The following doses were selected for scoring of chromosome aberrations:
Without S9-mix: 0, 100, 225 and 250 µg/ml culture medium (24 h exposure time, 24 h fixation time)
Without S9-mix: 0, 150, 250 and 300 µg/ml culture medium (48 h exposure time, 48 h fixation time)
With S9-mix: 0, 150, 300 and 330 µg/ml culture medium (3 h exposure time, 24 h fixation time)

Remarks on result:

other: all strains/cell types tested

Remarks:

Migrated from field 'Test system'.

Any other information on results incl. tables

All results are presented in Tables 1 -10 in the attached background material (NOTOX Project 494584).

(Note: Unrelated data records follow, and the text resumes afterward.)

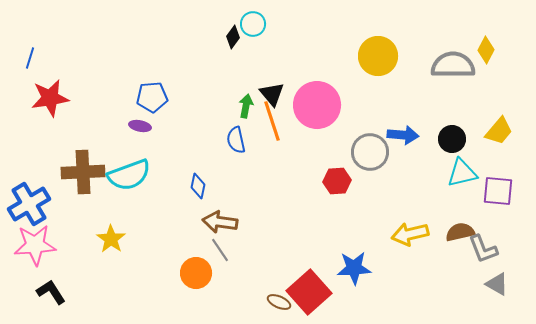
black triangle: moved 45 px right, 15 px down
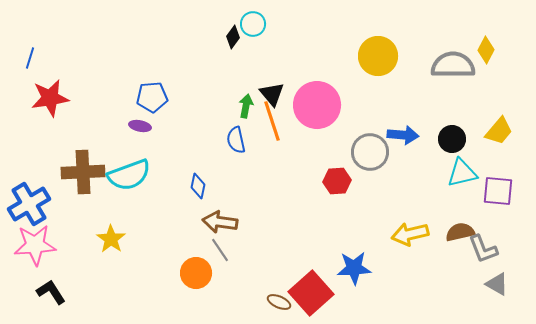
red square: moved 2 px right, 1 px down
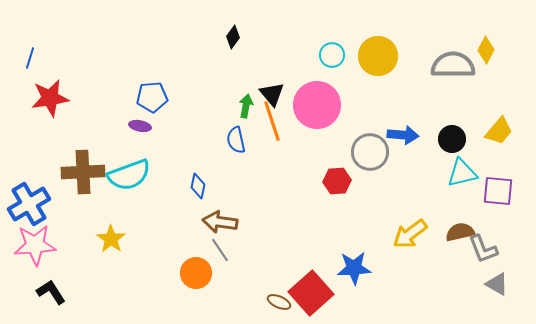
cyan circle: moved 79 px right, 31 px down
yellow arrow: rotated 24 degrees counterclockwise
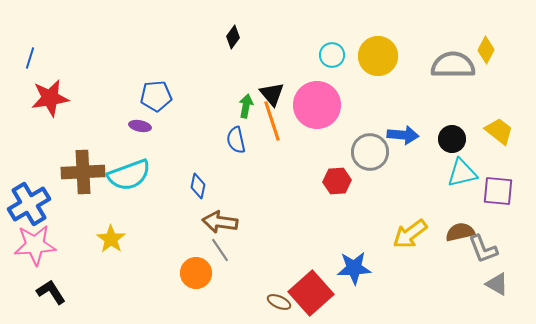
blue pentagon: moved 4 px right, 1 px up
yellow trapezoid: rotated 92 degrees counterclockwise
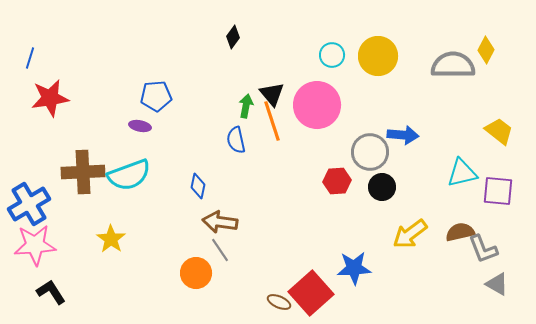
black circle: moved 70 px left, 48 px down
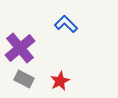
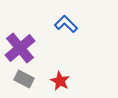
red star: rotated 18 degrees counterclockwise
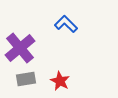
gray rectangle: moved 2 px right; rotated 36 degrees counterclockwise
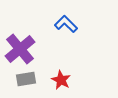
purple cross: moved 1 px down
red star: moved 1 px right, 1 px up
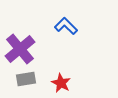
blue L-shape: moved 2 px down
red star: moved 3 px down
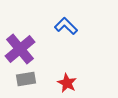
red star: moved 6 px right
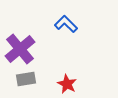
blue L-shape: moved 2 px up
red star: moved 1 px down
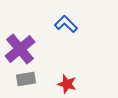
red star: rotated 12 degrees counterclockwise
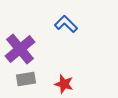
red star: moved 3 px left
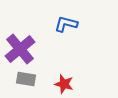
blue L-shape: rotated 30 degrees counterclockwise
gray rectangle: rotated 18 degrees clockwise
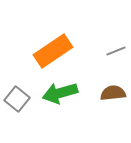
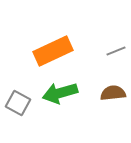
orange rectangle: rotated 9 degrees clockwise
gray square: moved 1 px right, 4 px down; rotated 10 degrees counterclockwise
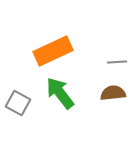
gray line: moved 1 px right, 11 px down; rotated 18 degrees clockwise
green arrow: rotated 68 degrees clockwise
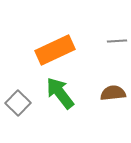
orange rectangle: moved 2 px right, 1 px up
gray line: moved 21 px up
gray square: rotated 15 degrees clockwise
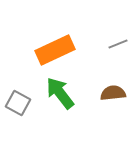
gray line: moved 1 px right, 3 px down; rotated 18 degrees counterclockwise
gray square: rotated 15 degrees counterclockwise
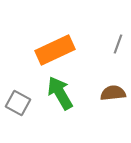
gray line: rotated 48 degrees counterclockwise
green arrow: rotated 8 degrees clockwise
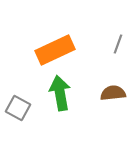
green arrow: rotated 20 degrees clockwise
gray square: moved 5 px down
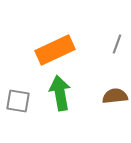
gray line: moved 1 px left
brown semicircle: moved 2 px right, 3 px down
gray square: moved 7 px up; rotated 20 degrees counterclockwise
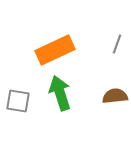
green arrow: rotated 8 degrees counterclockwise
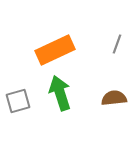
brown semicircle: moved 1 px left, 2 px down
gray square: rotated 25 degrees counterclockwise
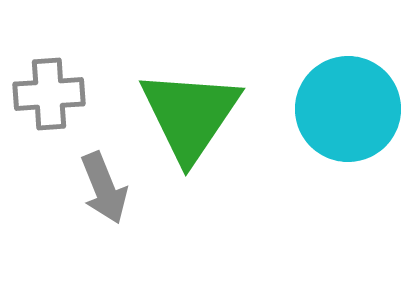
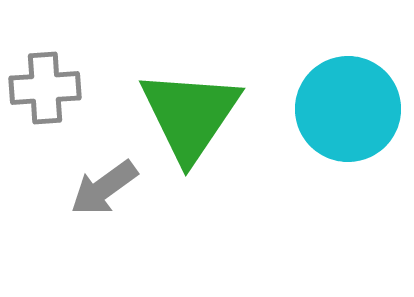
gray cross: moved 4 px left, 6 px up
gray arrow: rotated 76 degrees clockwise
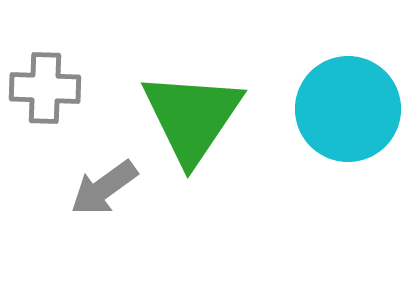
gray cross: rotated 6 degrees clockwise
green triangle: moved 2 px right, 2 px down
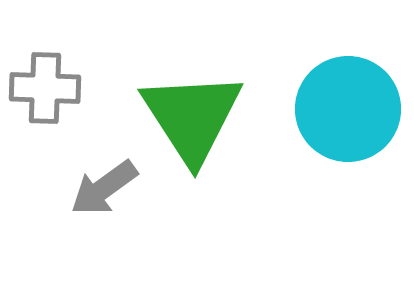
green triangle: rotated 7 degrees counterclockwise
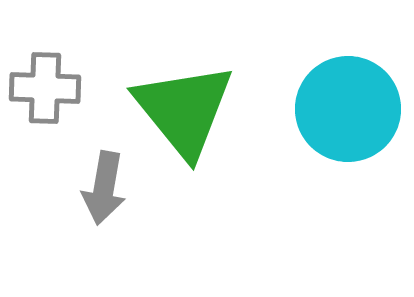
green triangle: moved 8 px left, 7 px up; rotated 6 degrees counterclockwise
gray arrow: rotated 44 degrees counterclockwise
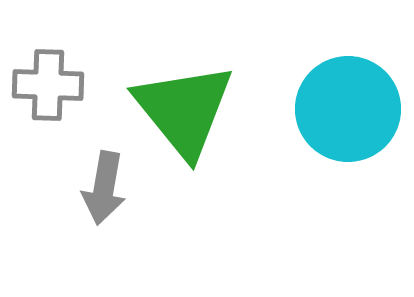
gray cross: moved 3 px right, 3 px up
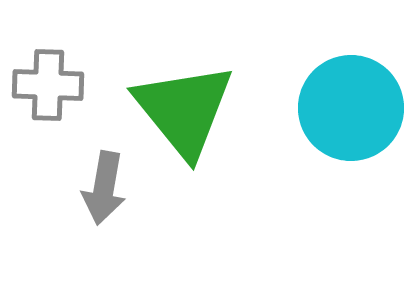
cyan circle: moved 3 px right, 1 px up
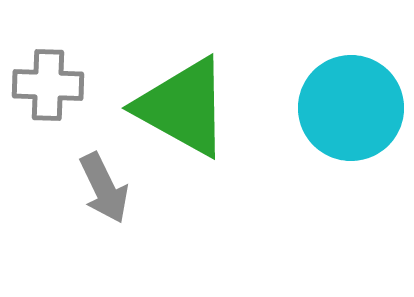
green triangle: moved 1 px left, 3 px up; rotated 22 degrees counterclockwise
gray arrow: rotated 36 degrees counterclockwise
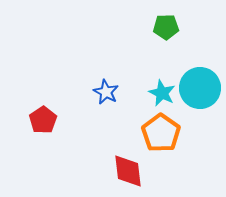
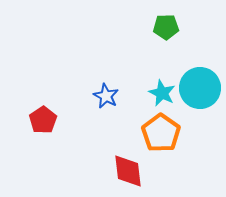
blue star: moved 4 px down
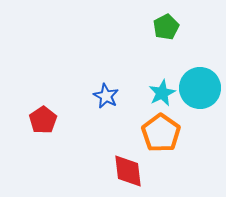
green pentagon: rotated 25 degrees counterclockwise
cyan star: rotated 20 degrees clockwise
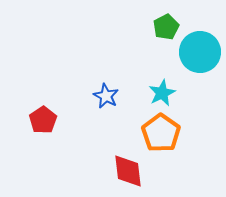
cyan circle: moved 36 px up
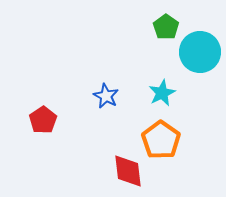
green pentagon: rotated 10 degrees counterclockwise
orange pentagon: moved 7 px down
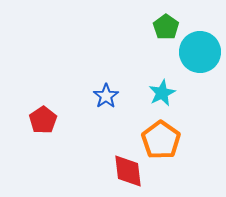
blue star: rotated 10 degrees clockwise
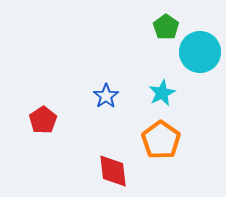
red diamond: moved 15 px left
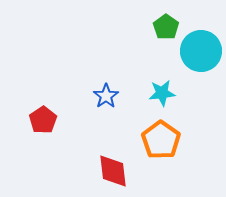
cyan circle: moved 1 px right, 1 px up
cyan star: rotated 20 degrees clockwise
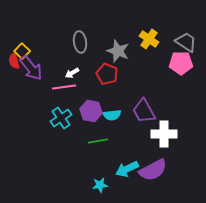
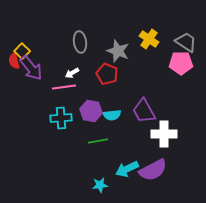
cyan cross: rotated 30 degrees clockwise
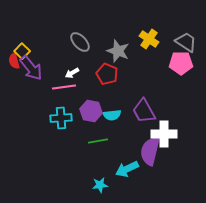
gray ellipse: rotated 35 degrees counterclockwise
purple semicircle: moved 3 px left, 19 px up; rotated 132 degrees clockwise
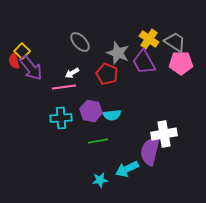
gray trapezoid: moved 11 px left
gray star: moved 2 px down
purple trapezoid: moved 49 px up
white cross: rotated 10 degrees counterclockwise
cyan star: moved 5 px up
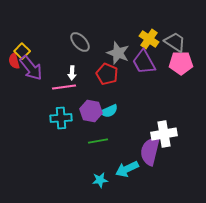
white arrow: rotated 56 degrees counterclockwise
cyan semicircle: moved 3 px left, 4 px up; rotated 18 degrees counterclockwise
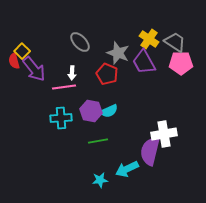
purple arrow: moved 3 px right, 1 px down
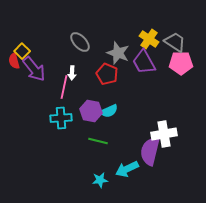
pink line: rotated 70 degrees counterclockwise
green line: rotated 24 degrees clockwise
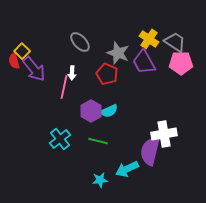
purple hexagon: rotated 20 degrees clockwise
cyan cross: moved 1 px left, 21 px down; rotated 35 degrees counterclockwise
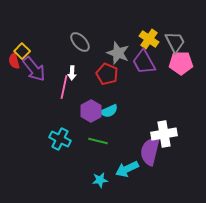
gray trapezoid: rotated 30 degrees clockwise
cyan cross: rotated 25 degrees counterclockwise
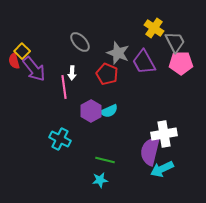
yellow cross: moved 5 px right, 11 px up
pink line: rotated 20 degrees counterclockwise
green line: moved 7 px right, 19 px down
cyan arrow: moved 35 px right
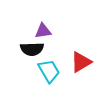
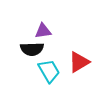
red triangle: moved 2 px left
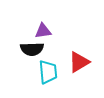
cyan trapezoid: moved 1 px left, 1 px down; rotated 25 degrees clockwise
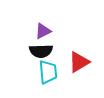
purple triangle: rotated 18 degrees counterclockwise
black semicircle: moved 9 px right, 2 px down
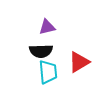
purple triangle: moved 4 px right, 4 px up; rotated 12 degrees clockwise
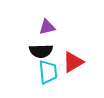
red triangle: moved 6 px left
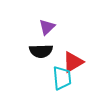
purple triangle: rotated 30 degrees counterclockwise
cyan trapezoid: moved 14 px right, 6 px down
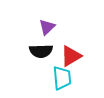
red triangle: moved 2 px left, 6 px up
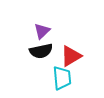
purple triangle: moved 5 px left, 4 px down
black semicircle: rotated 10 degrees counterclockwise
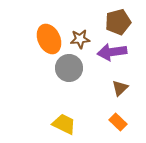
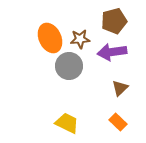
brown pentagon: moved 4 px left, 1 px up
orange ellipse: moved 1 px right, 1 px up
gray circle: moved 2 px up
yellow trapezoid: moved 3 px right, 1 px up
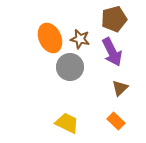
brown pentagon: moved 2 px up
brown star: rotated 18 degrees clockwise
purple arrow: rotated 108 degrees counterclockwise
gray circle: moved 1 px right, 1 px down
orange rectangle: moved 2 px left, 1 px up
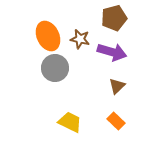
brown pentagon: moved 1 px up
orange ellipse: moved 2 px left, 2 px up
purple arrow: rotated 48 degrees counterclockwise
gray circle: moved 15 px left, 1 px down
brown triangle: moved 3 px left, 2 px up
yellow trapezoid: moved 3 px right, 1 px up
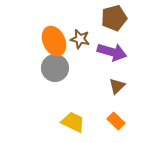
orange ellipse: moved 6 px right, 5 px down
yellow trapezoid: moved 3 px right
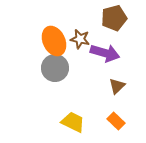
purple arrow: moved 7 px left, 1 px down
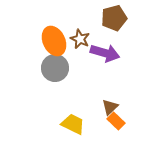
brown star: rotated 12 degrees clockwise
brown triangle: moved 7 px left, 21 px down
yellow trapezoid: moved 2 px down
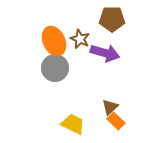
brown pentagon: moved 2 px left, 1 px down; rotated 15 degrees clockwise
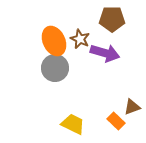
brown triangle: moved 22 px right; rotated 24 degrees clockwise
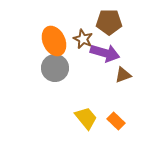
brown pentagon: moved 3 px left, 3 px down
brown star: moved 3 px right
brown triangle: moved 9 px left, 32 px up
yellow trapezoid: moved 13 px right, 6 px up; rotated 25 degrees clockwise
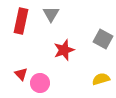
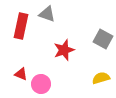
gray triangle: moved 4 px left; rotated 42 degrees counterclockwise
red rectangle: moved 5 px down
red triangle: rotated 24 degrees counterclockwise
yellow semicircle: moved 1 px up
pink circle: moved 1 px right, 1 px down
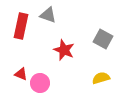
gray triangle: moved 1 px right, 1 px down
red star: rotated 30 degrees counterclockwise
pink circle: moved 1 px left, 1 px up
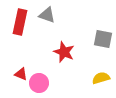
gray triangle: moved 1 px left
red rectangle: moved 1 px left, 4 px up
gray square: rotated 18 degrees counterclockwise
red star: moved 2 px down
pink circle: moved 1 px left
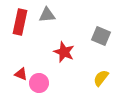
gray triangle: rotated 24 degrees counterclockwise
gray square: moved 2 px left, 3 px up; rotated 12 degrees clockwise
yellow semicircle: rotated 36 degrees counterclockwise
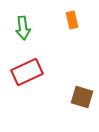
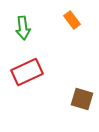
orange rectangle: rotated 24 degrees counterclockwise
brown square: moved 2 px down
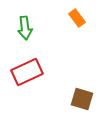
orange rectangle: moved 5 px right, 2 px up
green arrow: moved 2 px right
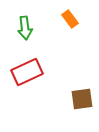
orange rectangle: moved 7 px left, 1 px down
brown square: rotated 25 degrees counterclockwise
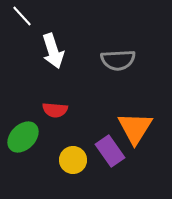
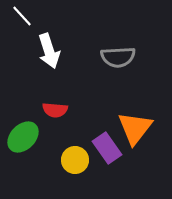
white arrow: moved 4 px left
gray semicircle: moved 3 px up
orange triangle: rotated 6 degrees clockwise
purple rectangle: moved 3 px left, 3 px up
yellow circle: moved 2 px right
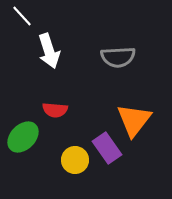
orange triangle: moved 1 px left, 8 px up
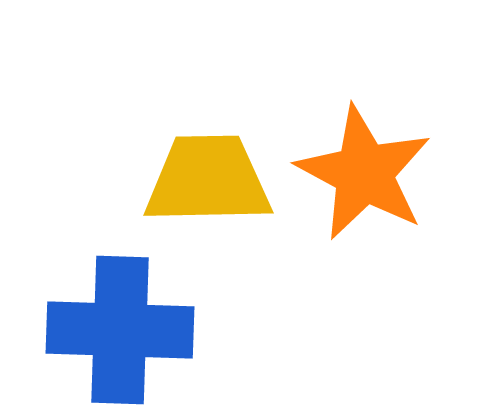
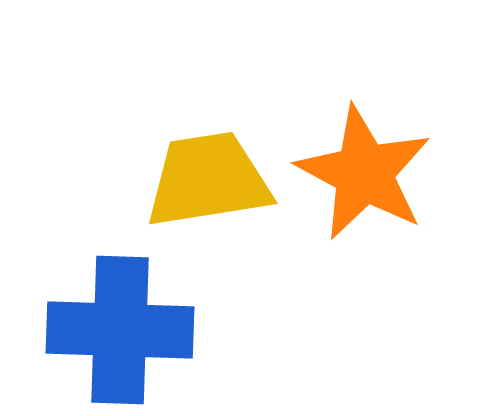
yellow trapezoid: rotated 8 degrees counterclockwise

Applicant's summary and conclusion

Conclusions:

Interpretation of results (migrated information):
negative

Executive summary:

In a mammalian cell cytogenetic assay (chromosome aberration), primary peripheral human lymphocytes cultures were exposed to the PURASOLV®EHL (2-ethylhexyl-S-lactate, purity 99%) at concentrations of 0, 100, 150, 200, 225, 250, 270 and 300 µg/mL without metabolic activation and 0, 150, 270, 280, 300 and 330 µg/mL with metabolic activation (phenobarbital and β-naphtoflavone induced rat liver S9 -mix). The test substance was tested up to cytotoxic concentrations. Positive controls induced the appropriate response. There was no evidence of chromosome aberration induced over background. Based on the results of the study, PURASOLV®EHL is not considered clastogenic in human lymphocytes.